Elena Gallová Kriglerová from the Centre of Research of Ethnicity and Culture (CVEK) said that she considers Kaliňák and Fico’s treatment of the ombudswoman’s report as part of the “long-term ignoring of human rights by public officials”, since the ombudswoman has been trying to point out the violations of the rights of a group of citizens.

Dubovcová’s report covers several different topics, offering observations on the access of Roma children to education, the police raid in Moldava nad Bodvou, foster care for children, forced adoptions and more, Kriglerová said, adding that she has been trying to deliver her findings in several ways but “they have been systematically ignoring her and her findings over the long term”.

“For me this sends a clear signal that public institutions are refusing to deal with these serious findings by the ombudswoman, who is only doing her job, as defined by the law,” Kriglerová said, adding that “she is the first ombudswoman who is doing it really well and responsibly”.

Laco Oravec of the Milan Šimečka Foundation said that refusing to hear someone who criticises the work of the police is a serious threat to democracy: “Not to mention the fact that when first parliament and then the cabinet rejects the ombudswoman, what kind of signal does this transmit to society, which has been waiting for years for a person who would act to protect human rights?”

Oravec signed the CVEK petition for the support of Dubovcová, saying it is important to show that the general public is also sensitive to expressions of the arrogance of power.

“The case of Moldava nad Bodvou is the most serious human rights-related case that they are trying to sweep under the rug,” Oravec said. “I believe that it will be confirmed that the police unprecedentedly exceeded its legal limits and that it was a barbaric raid where the individual and his or her integrity did not play any role.”

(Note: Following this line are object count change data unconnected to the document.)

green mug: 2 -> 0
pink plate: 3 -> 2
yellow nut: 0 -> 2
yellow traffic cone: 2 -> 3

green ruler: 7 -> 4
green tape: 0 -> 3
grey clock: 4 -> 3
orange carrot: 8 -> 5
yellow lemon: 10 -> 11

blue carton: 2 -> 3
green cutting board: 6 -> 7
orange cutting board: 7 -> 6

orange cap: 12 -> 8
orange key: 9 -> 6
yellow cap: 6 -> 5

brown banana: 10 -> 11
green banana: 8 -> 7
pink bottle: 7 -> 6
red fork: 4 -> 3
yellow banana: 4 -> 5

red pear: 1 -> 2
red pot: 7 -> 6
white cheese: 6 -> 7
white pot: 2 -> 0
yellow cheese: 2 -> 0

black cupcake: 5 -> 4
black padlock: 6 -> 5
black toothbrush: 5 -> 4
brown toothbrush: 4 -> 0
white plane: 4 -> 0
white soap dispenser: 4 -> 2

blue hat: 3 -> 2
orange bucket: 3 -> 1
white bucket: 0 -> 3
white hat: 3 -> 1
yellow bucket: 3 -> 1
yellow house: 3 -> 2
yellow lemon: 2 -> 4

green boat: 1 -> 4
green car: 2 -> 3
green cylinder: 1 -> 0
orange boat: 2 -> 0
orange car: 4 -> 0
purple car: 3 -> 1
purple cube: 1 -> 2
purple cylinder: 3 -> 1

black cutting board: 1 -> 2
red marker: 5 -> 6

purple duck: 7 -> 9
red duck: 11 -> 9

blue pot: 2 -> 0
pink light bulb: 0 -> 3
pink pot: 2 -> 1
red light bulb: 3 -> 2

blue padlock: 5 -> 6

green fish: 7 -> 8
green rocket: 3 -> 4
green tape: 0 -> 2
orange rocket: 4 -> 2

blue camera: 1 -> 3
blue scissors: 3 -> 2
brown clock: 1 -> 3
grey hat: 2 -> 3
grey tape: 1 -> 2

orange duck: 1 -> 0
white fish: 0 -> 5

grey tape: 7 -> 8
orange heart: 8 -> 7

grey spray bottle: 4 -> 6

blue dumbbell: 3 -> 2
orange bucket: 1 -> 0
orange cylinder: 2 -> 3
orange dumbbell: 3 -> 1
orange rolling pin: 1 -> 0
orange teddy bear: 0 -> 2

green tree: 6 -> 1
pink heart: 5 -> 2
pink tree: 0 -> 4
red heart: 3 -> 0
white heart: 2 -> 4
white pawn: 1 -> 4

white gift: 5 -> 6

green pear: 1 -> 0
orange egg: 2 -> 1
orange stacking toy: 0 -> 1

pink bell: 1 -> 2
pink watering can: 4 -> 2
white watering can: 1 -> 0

As for Kaliňák’s claim that the witnesses from Moldava are lying, Kriglerová said it is very difficult to determine this because no one has heard their testimony.

“This is in fact part of the whole problem; that this investigation was taking part only from the point of view of the police inspection, which is subordinate to the Interior Ministry, and is thus not an independent institution,” Kriglerová told The Slovak Spectator, adding that first the witnesses would have to be properly heard.

Oravec agreed that it is very difficult to assess claims and counter-claims, but adds that the courts and other bodies have to sensitively evaluate all the evidence and warns against automatically assuming that the police are always right.

“I was very surprised by the response of Kaliňák, because it is incompatible with the concept of modern police, which is here for the citizens and should protect them and should be subject to a high level of public control,” Oravec said.

What does the proxy say?

Government Proxy for Roma Communities Peter Pollák said that his office first responded to the police raid in Moldava by filing a complaint with the prosecutor’s office to have the event investigated and providing all the information available about the course of the action.

“We came up with proposals for steps to prevent similar situations in the future, including the introduction of camera recordings during such actions,” Pollák told The Slovak Spectator, adding that he is glad that the prosecution decided to proceed based on the proxy’s complaint.

As to the question of whether his office would support Dubovcová’s efforts to have the report discussed, Pollák responded that his office will certainly support all steps that will contribute to improving the work of the police with marginalised communities, adding that “it certainly would do no harm if the cabinet hears the proposals tabled by the ombudswoman”.

“What happened at the cabinet was not very fortunate and it certainly has not contributed to clarifying the circumstances of the raid in Moldava,” Pollák told The Slovak Spectator.